##### Data extracts #####

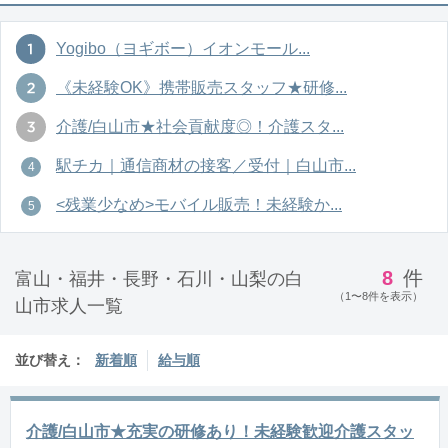
Yogibo（ヨギボー）イオンモール...
《未経験OK》携帯販売スタッフ★研修...
介護/白山市★社会貢献度◎！介護スタ...
駅チカ｜通信商材の接客／受付｜白山市...
<残業少なめ>モバイル販売！未経験か...
8
件
富山・福井・長野・石川・山梨の白
（1〜8件を表示）
山市求人一覧
並び替え：
新着順
給与順
介護/白山市★充実の研修あり！未経験歓迎介護スタッ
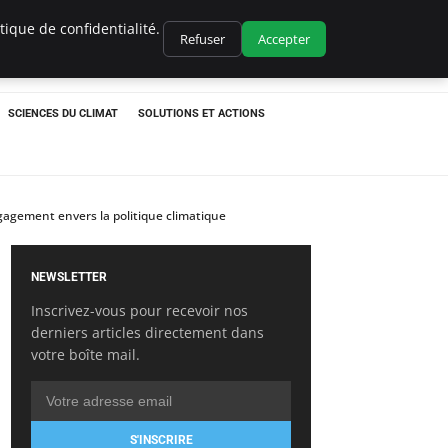
ique de confidentialité.
Refuser
Accepter
SCIENCES DU CLIMAT
SOLUTIONS ET ACTIONS
ngagement envers la politique climatique
NEWSLETTER
Inscrivez-vous pour recevoir nos
derniers articles directement dans
votre boîte mail.
S'INSCRIRE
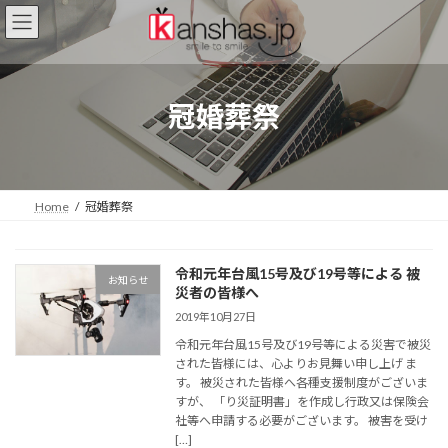
コ
ナ
ン
ビ
テ
ゲ
ン
ー
ツ
シ
冠婚葬祭
へ
ョ
ス
ン
キ
に
ッ
移
プ
動
Home
冠婚葬祭
令和元年台風15号及び19号等による 被
お知らせ
災者の皆様へ
2019年10月27日
令和元年台風15号及び19号等による災害で被災
された皆様には、心よりお見舞い申し上げ ま
す。 被災された皆様へ各種支援制度がございま
すが、 「り災証明書」を作成し行政又は保険会
社等へ申請する必要がございます。 被害を受け
[…]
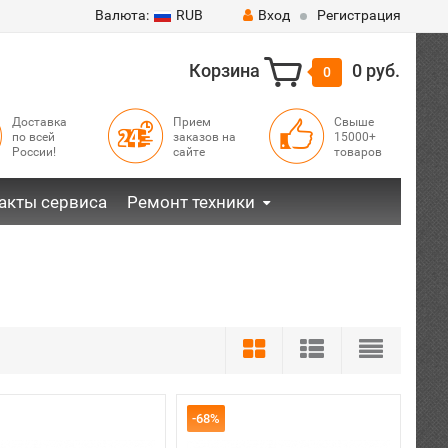
Валюта:
RUB
Вход
Регистрация
Корзина
0 руб.
0
Доставка
Прием
Свыше
по всей
заказов на
15000+
России!
сайте
товаров
акты сервиса
Ремонт техники
-68%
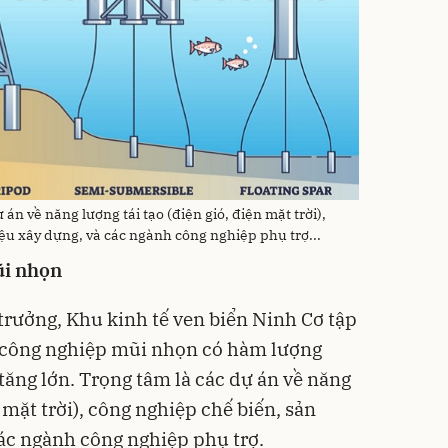
 án về năng lượng tái tạo (điện gió, điện mặt trời),
iệu xây dựng, và các ngành công nghiệp phụ trợ...
ũi nhọn
trưởng, Khu kinh tế ven biển Ninh Cơ tập
h công nghiệp mũi nhọn có hàm lượng
 tăng lớn. Trọng tâm là các dự án về năng
n mặt trời), công nghiệp chế biến, sản
các ngành công nghiệp phụ trợ.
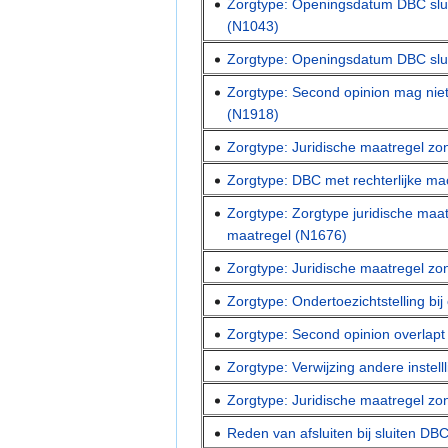
Zorgtype: Openingsdatum DBC sluit
(N1043)
Zorgtype: Openingsdatum DBC slui
Zorgtype: Second opinion mag niet
(N1918)
Zorgtype: Juridische maatregel zo
Zorgtype: DBC met rechterlijke ma
Zorgtype: Zorgtype juridische maat
maatregel (N1676)
Zorgtype: Juridische maatregel zo
Zorgtype: Ondertoezichtstelling bij
Zorgtype: Second opinion overlap
Zorgtype: Verwijzing andere instell
Zorgtype: Juridische maatregel zon
Reden van afsluiten bij sluiten DB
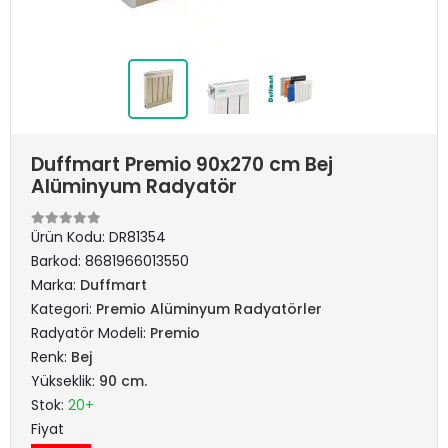
Duffmart Premio 90x270 cm Bej
Alüminyum Radyatör
Ürün Kodu:
DR81354
Barkod:
8681966013550
Marka:
Duffmart
Kategori:
Premio Alüminyum Radyatörler
Radyatör Modeli:
Premio
Renk:
Bej
Yükseklik:
90 cm.
Stok:
20+
Fiyat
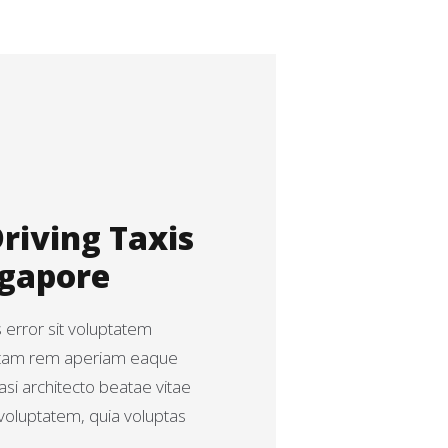
Driving Taxis
ngapore
s error sit voluptatem
otam rem aperiam eaque
uasi architecto beatae vitae
voluptatem, quia voluptas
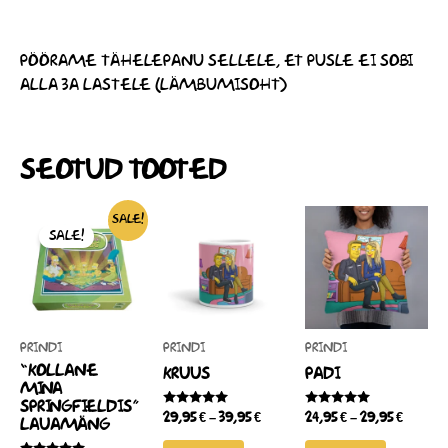
PÖÖRAME TÄHELEPANU SELLELE, ET PUSLE EI SOBI
ALLA 3A LASTELE (LÄMBUMISOHT)
SEOTUD TOOTED
ALGNE
PRAEGUNE
HINNAVAHEMIK:
HINNA
SELLEL
SELLEL
SALE!
HIND
HIND
29,95 €
24,95 €
SALE!
TOOTEL
TOOTEL
OLI:
ON:
KUNI
KUNI
80,00 €.
60,00 €.
ON
39,95 €
ON
29,95 €
MITU
MITU
VARIANTI.
VARIANT
VALIKUID
VALIKUI
PRINDI
PRINDI
PRINDI
SAAB
SAAB
“KOLLANE
KRUUS
PADI
TEHA
TEHA
MINA
SPRINGFIELDIS”
TOOTELEHEL.
TOOTEL
HINNANGUGA
HINNANGUGA
29,95
€
–
39,95
€
24,95
€
–
29,95
€
LAUAMÄNG
0
0
/
/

#####

▶ Assigned task:
How many lines in the items above contain the word "Alüminyum"? Reply with the number alone.

▶ Response to the exercise:
2